Bu mesele neden bu zamana kadar gecikti, onu da bilemiyorum doğrusu. İmam Hatipler hep gündeme geldi, ama İlahiyat Fakültelerinin acıklı durumu nedense hep gözlerden uzakta kaldı, böylece kamuoyunca unutuldu gitti. Ama oralarda zalim uygulamalar insafsızca devam etti gitti…
Tarihimizde kara bir leke, utanç verici zalim ve zorba bir dönem olan 28 Şubat, İlahiyat Fakültelerinin içler acısı hali böyle kaldıkça, kimilerinin “bitti” demesine rağmen, bitmiş olmayacaktır.
O günleri hatırlar mısınız?
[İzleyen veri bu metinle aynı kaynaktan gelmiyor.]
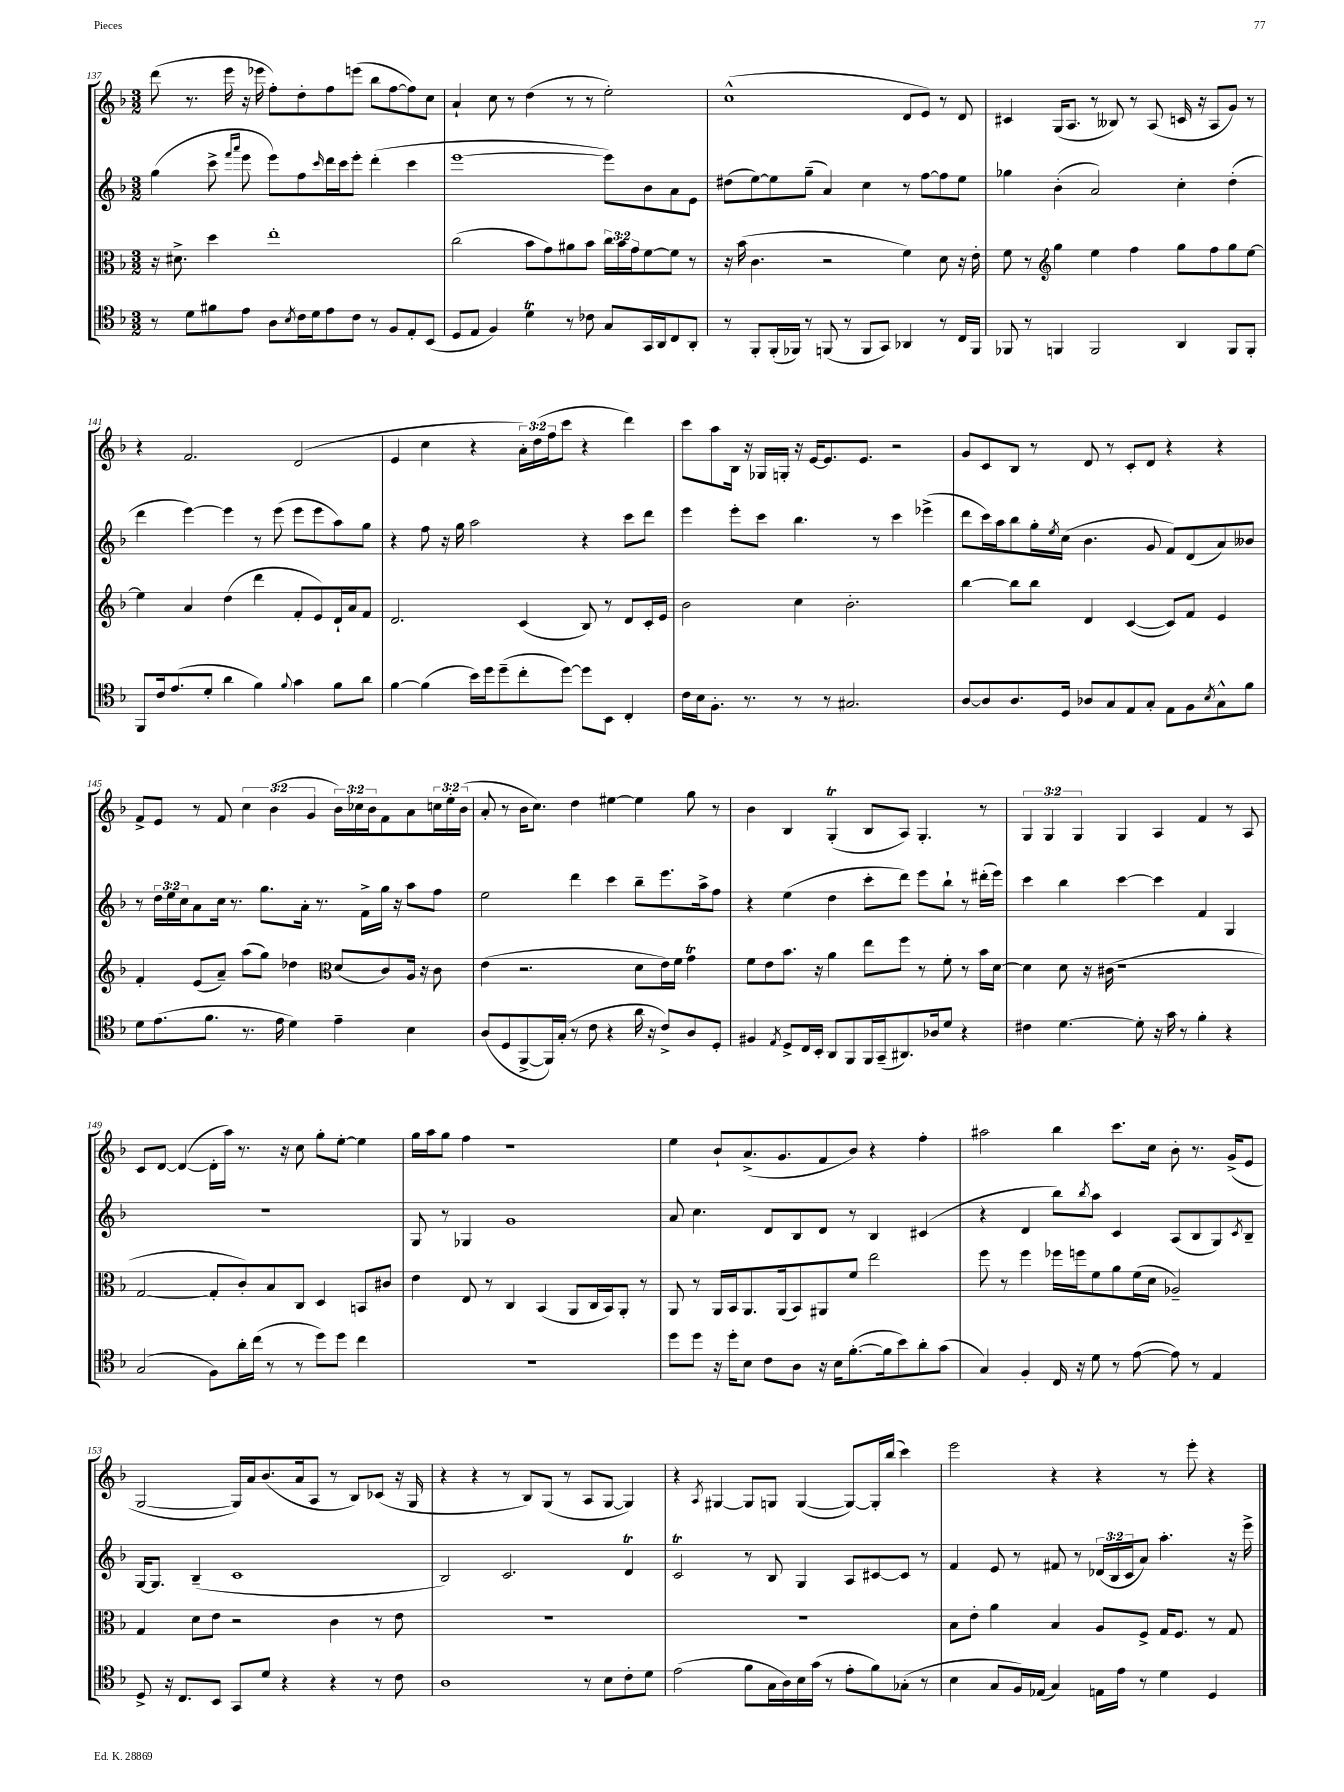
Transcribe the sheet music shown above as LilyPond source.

<<
\new StaffGroup <<
\new Staff = "s0" {
    \clef treble \key f \major \numericTimeSignature \time 3/2 \override Staff.TupletNumber.text = #tuplet-number::calc-fraction-text
    d'''8( r8. e'''16 r16 ees'''16 f''8-.) d''8-. f''8 e'''8( bes''8 f''8~ f''8) c''8 |
    a'4-! c''8 r8 d''4( r8 r8 e''2-.) |
    c''1-^( d'8 e'8) r8 d'8 |
    cis'4 g16( a8. r8 beses8) r8 a8( c'16 r16 a8 g'8) r8 |
    r4 f'2. d'2( |
    e'4 c''4 r4 \tuplet 3/2 { a'16-.) d''16( f''16 } c'''8 r4 d'''4) |
    c'''8 a''8 bes16 r16 ges16 g16-. r16 e'16~ e'8. e'8. r2 |
    g'8 c'8 bes8 r8 d'8 r8 c'8-. d'8 r4 r4 |
    f'8-> e'8 r8 f'8 \tuplet 3/2 { c''4 bes'4( g'4 } \tuplet 3/2 { bes'16) ces''16 bes'16 } f'8 a'8 \tuplet 3/2 { c''16 e''16-. bes'16( } |
    a'8-. r8 bes'16 c''8.) d''4 eis''4~ eis''4 g''8 r8 |
    bes'4 bes4 g4-.\trill( bes8 a8) g4.-. r8 |
    \tuplet 3/2 { g4 g4 g4 } g4 a4 f'4 r8 a8 |
    c'8 d'8~ d'4~( d'16-. a''16) r8. r16 c''8 g''8-. e''8~-. e''4 |
    g''16 a''16 g''8 f''4 r1 |
    e''4 bes'8-! a'8.->( g'8. f'8 bes'8) r4 f''4-. |
    ais''2 bes''4 c'''8. c''16 bes'8-. r8. g'16->( e'8 |
    g2~ g16) a'16 bes'8.( a'16 a8 r8 bes8) ces'8( r16 g16 |
    r4 r4 r8 bes8) g8( r8 a8 g8~ g4) |
    r4 \acciaccatura { a8 } gis4~ gis8 g8 g4~( g8~) g16-. bes''16( c'''4) |
    e'''2 r4 r4 r8 e'''8-. r4 \bar "|." |
}
\new Staff = "s1" {
    \clef treble \key f \major \numericTimeSignature \time 3/2 \override Staff.TupletNumber.text = #tuplet-number::calc-fraction-text
    g''4( c'''8-> \grace { f'''16 a'''16 } e'''8 e'''8) f''8 \grace { c'''16 } d'''16 c'''16 e'''8-. d'''4-.( c'''4 |
    e'''1~ e'''8) bes'8 a'8 e'8 |
    dis''8( e''8~) e''8 g''8--( a'4) c''4 r8 f''8~ f''8 e''8 |
    ges''4 bes'4-.( a'2) c''4-. d''4-.( |
    d'''4 e'''4~) e'''4 r8 e'''8( e'''8 e'''8 a''8) g''8 |
    r4 f''8 r16 g''16 a''2 r4 c'''8 d'''8 |
    e'''4 e'''8-. c'''8 bes''4. r8 c'''4 ees'''4->( |
    d'''8 c'''16) a''16 bes''8 g''16-. \acciaccatura { e''8 } c''16( bes'4. g'8 f'8) d'8( a'8) beses'8 |
    r8 \tuplet 3/2 { d''16 e''16 c''16 } a'8 c''16 r8. g''8. a'16-. r8. f'16-> g''16 r16 a''8 f''8 |
    e''2 d'''4 c'''4 bes''8-- e'''8. a''16-> f''8 |
    r4 e''4( d''4 c'''8-. d'''8) e'''8 bes''8-! r8 dis'''16-.( e'''16) |
    c'''4 bes''4 c'''4~ c'''4 f'4 g4 |
    R1. |
    g8 r8 ges4 g'1 |
    a'8 c''4. d'8 bes8 d'8 r8 bes4 cis'4( |
    r4 d'4 bes''8) \acciaccatura { bes''8 } a''8 c'4 a8( bes8 g8) \acciaccatura { c'8 } bes8-- |
    g16~ g8. bes4--( c'1 |
    bes2) c'2. d'4\trill |
    c'2\trill r8 bes8 g4 a8 cis'8~ cis'8 r8 |
    f'4 e'8 r8 fis'8 r8 \tuplet 3/2 { des'16( bes16 c'16 } a'8) a''4.-. r16 e'''16-> \bar "|." |
}
\new Staff = "s2" {
    \clef alto \key f \major \numericTimeSignature \time 3/2 \override Staff.TupletNumber.text = #tuplet-number::calc-fraction-text
    r16 dis'8.-> d''4 e''1-. |
    c''2( bes'8 g'8) ais'8 bes'8 \tuplet 3/2 { c''16 bes'16 g'16 } f'8~ f'8 r8 |
    r16 bes'16( c'4. r2 f'4) d'8 r16 e'16-. |
    f'8 r8 \clef treble g''4 e''4 f''4 g''8 f''8 g''8 e''8~ |
    e''4 a'4 d''4( d'''4 f'8-. e'8) d'16-! a'16 f'8 |
    d'2. c'4( bes8) r8 d'8 c'16-. e'16 |
    bes'2 c''4 bes'2.-. |
    bes''4~ bes''8 bes''8 d'4 c'4~( c'8) f'8 e'4 |
    f'4-. e'8( a'8--) a''8( g''8) des''4 \clef alto d'8( c'8) a16 r16 c'8 |
    e'4( r2. d'8 e'16) f'16 g'4\trill |
    f'8 e'8 bes'8. r16 a'4 e''8 f''8 r8 f'8-. r8 bes'16 d'16~ |
    d'4 d'8 r16 cis'16( r1 |
    g2~ g8-. c'8-.) bes8 c8 d4 b,8 cis'8 |
    e'4 e8 r8 c4 bes,4( a,8 c16 bes,16) a,8-. r8 |
    a,8 r8 a,16 bes,16 a,8. a,16( bes,8) ais,8 f'8 e''2 |
    f''8 r8 f''4 fes''16 f''16 f'8 a'8 f'16( d'16 aes2--) |
    g4 d'8 e'8 r2 c'4 r8 e'8 |
    R1. |
    R1. |
    bes8 e'8-. a'4 bes4 a8 f8-> g16 f8. r8 g8 \bar "|." |
}
\new Staff = "s3" {
    \clef tenor \key f \major \numericTimeSignature \time 3/2
    r8 d'8 fis'8 e'8 a8 \acciaccatura { bes8 } c'16 d'16 e'8 c'8 r8 f8 e8-. bes,8( |
    d8 e8 f4) d'4\trill r8 ces'8 g8 g,16 a,16 c8 a,8-. |
    r8 f,8-. f,16-.( fes,16) r8 f,8( r8 f,8 g,8) aes,4 r8 c16 f,16 |
    fes,8 r8 f,4 f,2 a,4 f,8 f,8-. |
    f,8 c'16 e'8.( d'8-. a'4 f'4) \appoggiatura { f'8 } g'4 f'8 a'8 |
    f'4~ f'4( bes'16) d''16 d''8--( c''8-. d''8~) d''8 bes,8 c4-. |
    c'16 bes16 f8.-. r8. r8 r8 gis2. |
    a8~ a8 a8. d16 aes8 g8 e8 g8-. e8 f8 \acciaccatura { bes8 } g8-^ f'8 |
    d'8 e'8.( f'8. r8. e'16 d'4) e'4-- bes4 |
    a8( d8 f,8~-> f,16) g16-.( r8 c'8 r4 a'16 r16 c'8->) a8 d8-. |
    fis4 \acciaccatura { e8 } d8-> c16 bes,16-. a,8 f,8 f,16 g,16--( ais,8.) aes16 d'8 r4 |
    cis'4 d'4.~ d'8-. r16 g'16 r8 f'4-. r4 |
    g2( f8) a'16-. c''16( r8 r8 d''8) d''8 c''4 |
    R1. |
    d''8 d''8 r16 d''16-. bes8 c'8 a8 r16 bes16 f'8.~-.( f'16 bes'8) a'8-. g'8( |
    g4) f4-. c16 r16 d'8 r8 e'8~( e'8) r8 e4 |
    d8-> r16 c8. bes,8 g,8 d'8 r4 r4 r8 c'8 |
    a1 r8 bes8 c'8-. d'8 |
    e'2( f'8 g16 a16) bes16 g'16( r8 e'8-. f'8) ges8-.( r8 |
    bes4 g8 f16) ees16( g4) e16 e'16 r8 d'4 d4 \bar "|." |
}
>>
>>
\layout { \context { \Score currentBarNumber = #137 } }
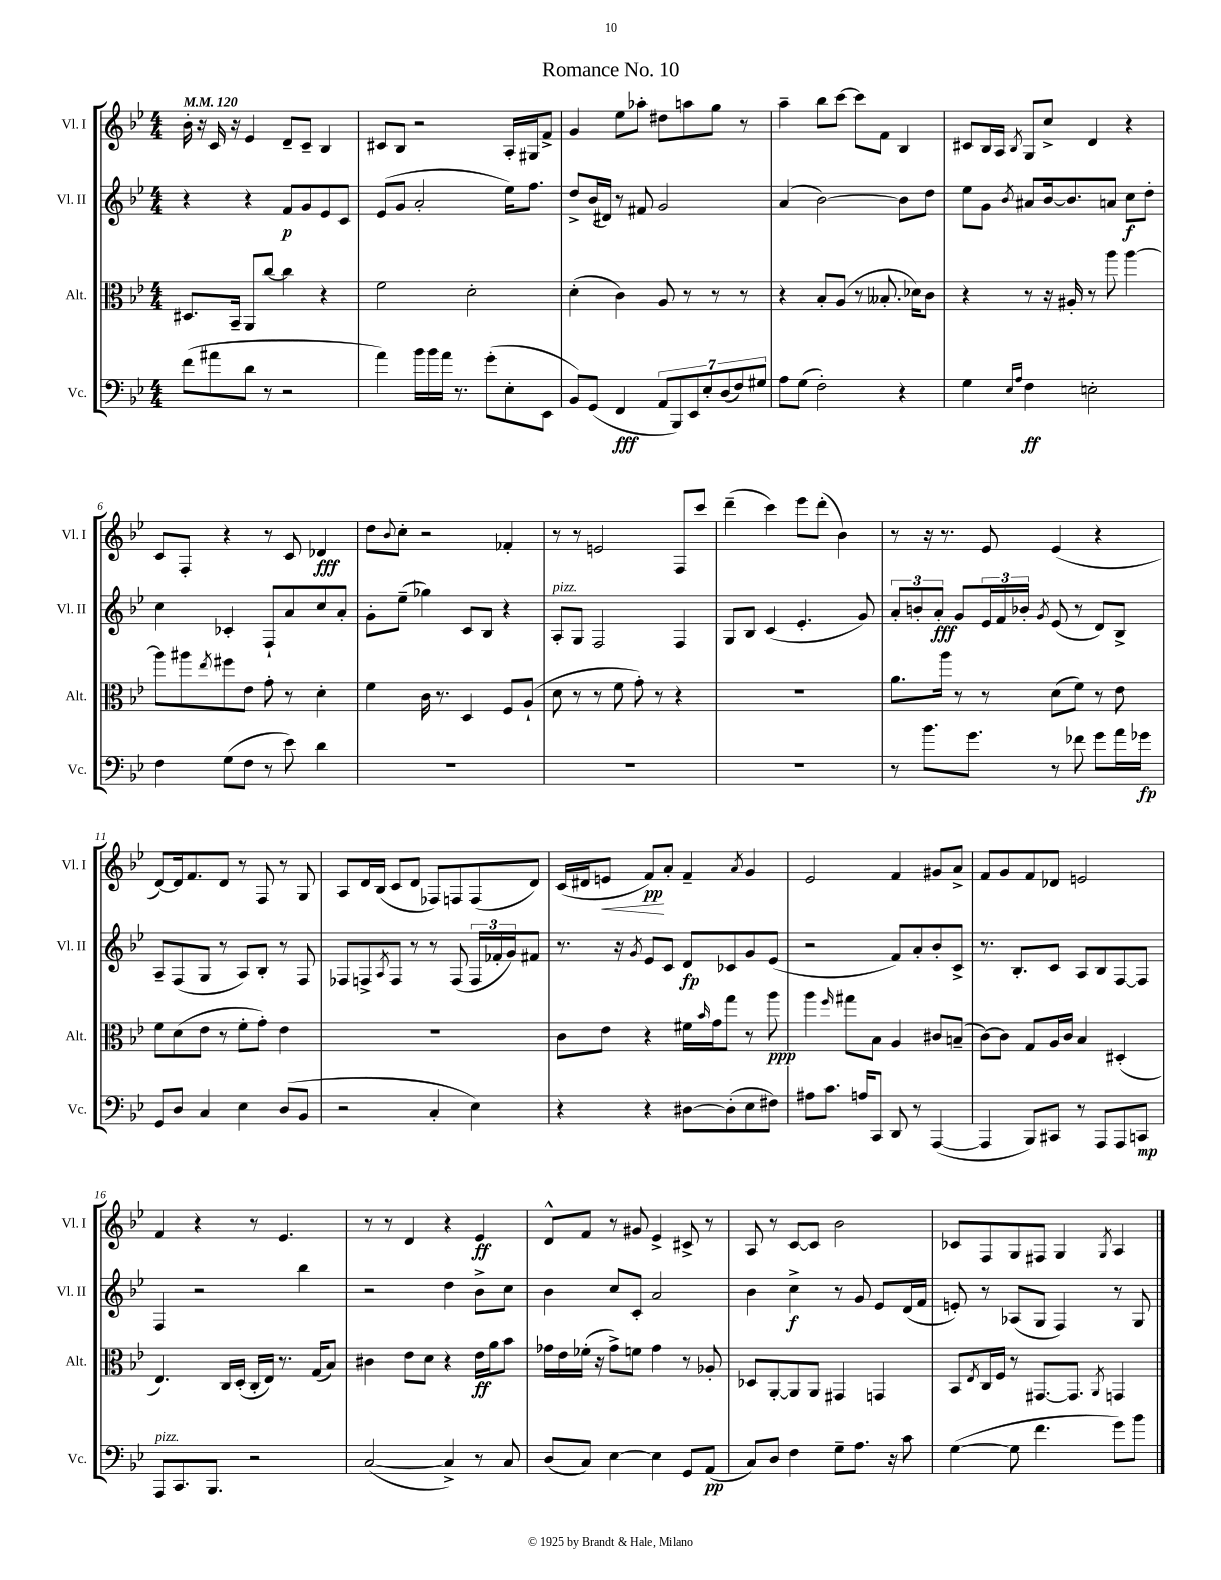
\header { title = "Romance No. 10" }
<<
\new StaffGroup <<
\new Staff = "s0" \with { instrumentName = "Vl. I" shortInstrumentName = "Vl. I" } {
    \clef treble \key bes \major \numericTimeSignature \time 4/4 \tempo 4 = 120
    bes'16-. r16 c'16 r16 ees'4 d'8-- c'8-- bes4 |
    cis'8 bes8 r2 a16-. gis16 f'8-> |
    g'4 ees''8 aes''8-. dis''8 a''8 g''8 r8 |
    a''4-- bes''8 c'''8~ c'''8 f'8 bes4 |
    cis'8 bes16 a16 \acciaccatura { bes8 } g8 c''8-> d'4 r4 |
    c'8 f8-. r4 r8 c'8 des'4\fff |
    d''8 \appoggiatura { bes'8 } c''8-. r2 fes'4-. |
    r8 r8 e'2 f8 c'''8 |
    d'''4--( c'''4) ees'''8 d'''8-.( bes'4) |
    r8 r16 r8. ees'8 ees'4( r4 |
    d'8~) d'16 f'8. d'8 r8 f8 r8 g8 |
    a8 d'16 bes16( c'8 d'8 fes8) f8 f8( d'8) |
    c'16( dis'16 e'8\< f'8\pp\!) a'8-. f'4-- \acciaccatura { a'8 } g'4 |
    ees'2 f'4 gis'8 a'8-> |
    f'8 g'8 f'8 des'8 e'2 |
    f'4 r4 r8 ees'4. |
    r8 r8 d'4 r4 ees'4\ff |
    d'8-^ f'8 r8 gis'8 ees'4-> cis'8-> r8 |
    a8 r8 c'8~ c'8 bes'2 |
    ces'8 f8 g8 fis8 g4 \acciaccatura { g8 } a4 \bar "|." |
}
\new Staff = "s1" \with { instrumentName = "Vl. II" shortInstrumentName = "Vl. II" } {
    \clef treble \key bes \major \numericTimeSignature \time 4/4
    r4 r4 f'8\p g'8 ees'8 c'8 |
    ees'8( g'8 a'2-. ees''16) f''8. |
    d''8-> bes'16( dis'16) r8 fis'8 g'2 |
    a'4( bes'2~) bes'8 d''8 |
    ees''8 g'8 \acciaccatura { bes'8 } ais'8 bes'16~ bes'8. a'8 c''8\f d''8-. |
    c''4 ces'4-. f8-! a'8 c''8 a'8-. |
    g'8-. ees''8--( ges''4) c'8 bes8 r4 |
    a8-.^\markup { \italic "pizz." } g8 f2 f4 |
    g8 bes8 c'4( ees'4.-. g'8) |
    \tuplet 3/2 { a'8-. b'8-. a'8-.\fff } g'8 \tuplet 3/2 { ees'16 f'16 bes'16-. } \acciaccatura { g'8 } ees'8( r8 d'8) bes8-> |
    a8-- f8( g8 r8 a8) bes8-. r8 f8 |
    fes8 f8-> \acciaccatura { a8 } f8 r8 r8 f8( \tuplet 3/2 { f16 fes'16-. g'16) } fis'8 |
    r8. r16 \acciaccatura { g'8 } ees'8 c'8 d'8\fp ces'8 g'8 ees'8( |
    r2 f'8) a'8-. bes'8-. c'8-> |
    r8. bes8.-. c'8 a8 bes8 f8~ f8 |
    f4 r2 bes''4 |
    r2 d''4 bes'8-> c''8 |
    bes'4 c''8 c'8-. a'2 |
    bes'4 c''4->\f r8 g'8 ees'8 d'16( f'16 |
    e'8-.) r8 aes8( g8 f4) r8 g8 \bar "|." |
}
\new Staff = "s2" \with { instrumentName = "Alt." shortInstrumentName = "Alt." } {
    \clef alto \key bes \major \numericTimeSignature \time 4/4
    dis8. bes,16-- a,8 c''8~ c''4 r4 |
    f'2 d'2-. |
    d'4-.( c'4) a8 r8 r8 r8 |
    r4 bes8-. a8( r8 beses8.-. des'16) c'8 |
    r4 r8 r16 ais16-. r8 a''8 a''4~ |
    a''8 ais''8 \acciaccatura { ees''8 } fis''8 ees'8 g'8-. r8 d'4-. |
    f'4 c'16 r8. d4 f8 a8-!( |
    d'8 r8 r8 f'8 g'8-.) r8 r4 |
    R1 |
    a'8. a''16 r8 r8 d'8( f'8) r8 ees'8 |
    f'8 d'8( ees'8 r8 f'8-. g'8-.) ees'4 |
    R1 |
    c'8 ees'8 r4 fis'16 \grace { bes'16 } g'16 g''8 r8 a''8\ppp |
    a''4 \grace { f''16 } gis''8 bes8 a4 cis'8 b8--( |
    c'8~) c'8 g8 a16 c'16 bes4 dis4-.( |
    ees4.) c16 d16-.( c16-. ees16) r8. g16( bes8) |
    cis'4 ees'8 d'8 r4 ees'16\ff a'16 bes'8 |
    ges'16 ees'16 fes'16-.( r16 ges'8->) f'8 ges'4 r8 aes8-. |
    des8 a,8~-. a,8 a,8 gis,4 g,4 |
    bes,8 \acciaccatura { ees8 } c16 f16 r8 gis,8.~ gis,8. \acciaccatura { a,8 } g,4 \bar "|." |
}
\new Staff = "s3" \with { instrumentName = "Vc." shortInstrumentName = "Vc." } {
    \clef bass \key bes \major \numericTimeSignature \time 4/4
    f'8( ais'8 d'8 r8 r2 |
    a'4) bes'16 bes'16 a'16 r8. g'8-.( ees8-. ees,8 |
    bes,8) g,8( f,4\fff \tuplet 7/4 { a,8 bes,,8) ees,8 ees8-. d8( f8) gis8 } |
    a8 g8( f2-.) r4 |
    g4 \grace { ees16 a16 } f4\ff e2-. |
    f4 g8( f8 r8 ees'8) d'4 |
    R1 |
    R1 |
    R1 |
    r8 bes'8. g'8. r8 fes'8 g'8 a'16 ges'16\fp |
    g,8 d8 c4 ees4 d8( bes,8 |
    r2 c4-. ees4) |
    r4 r4 dis8~ dis8-.( ees8 fis8) |
    ais8 c'8. a16 c,8 d,8 r8 a,,4~( |
    a,,4 bes,,8) cis,8 r8 a,,8 a,,8 c,8\mp |
    a,,8^\markup { \italic "pizz." } c,8. bes,,8. r2 |
    c2~( c4->) r8 c8 |
    d8( c8) ees4~ ees4 g,8 a,8\pp( |
    c8) d8 f4 g8-- a8. r16 c'8 |
    g4~( g8 f'4. g'8) bes'8 \bar "|." |
}
>>
>>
Önce sayıları azaltıldı bu fakültelerin. Sonra iki yıllıkları kapandı. Kapananların binalarına el kondu. Sonra kontenjanları azaltıldı. Hepsini toplasan bir fakülte etmez kapasitede çalıştırıldı. İdarenin istediği öğrenci sayısı bile verilmez olmuştu. Oysa o idarecilerin talep etme özgürlüğü bile örtülü olarak ellerinden alınmıştı. Bu çirkin uygula da örtülü bir kapatma değil midir?
Bundan daha korkuncu bu İlahiyat Fakültelerinin üzerinde yapılan operasyonlardı. Önce öğretmenlik yetkisini aldılar ellerinden. Öğretmen yetiştiremez oldu bu fakülteler. İlle de öğretmenlik yapmak isteyenler başka bir okulda yaklaşık bir buçuk yıl süren yeni bir eğitime tabi tutuldular. Oysa alacakları bu öğretmenlik formasyonu ile ilgili dersler neden kendi okullarında ve öğretim süresi içinde olmasındı? Eskiden öyle oluyordu da sorun mu yaşanıyordu?
Şimdi ne oldu biliyor musunuz?
İmam Hatip Liselerinde ders veren Arapça hocaları dil tarihten mezun olanlar oldu. Hatta onlar asıl bıranş öğretmeni oldukları için, onlar varken İlahiyat Fakültelerinin mezunlarına ders verilmez oldu. Yani bizim klasik “meslek dersleri öğretmeni” kavramı büyük bir yara aldı. Bu hem maddi açıdan, ama daha da önemlisi manevi açıdan tam bir darbe oldu İlahiyatçılara. Bu onların onuru ile oynamaktan ve aşağılamaktan başka bir şey değildi.
Ya kuşa çevrilen müfredat programları? Bu da ayrı bir fecaat ve ihanet!
Ne yazık ki bu 28 Şubat mantığı uygulamalar hala devam etmektedir.
Ak Pati buna neden bir çözüm getirmez?
YÖK Kurumu bunu neden gündemine almaz?
İlahiyat Fakültelerine ve dolayısıyla halkımıza bu zulüm neden hala reva görülmeye devam eder?
Bunu anlamış değilim.
Buradan ülke için seçilen milletvekili kardeşlerime sesleniyorum: “Elinizi çabuk tutun. Sizin az bir ihmaliniz, millete büyük acı ve zahmetler olarak yansıyor. Siz de biliyorsunuz ki siyaset millete hizmet içindir. Muhalefet veya iktidar fark etmez, sorunlarımızı gidermek için herkes elinden gelen çabayı göstermelidir.”
Evet, “siyaset yan gelip yatma yeri değildir.”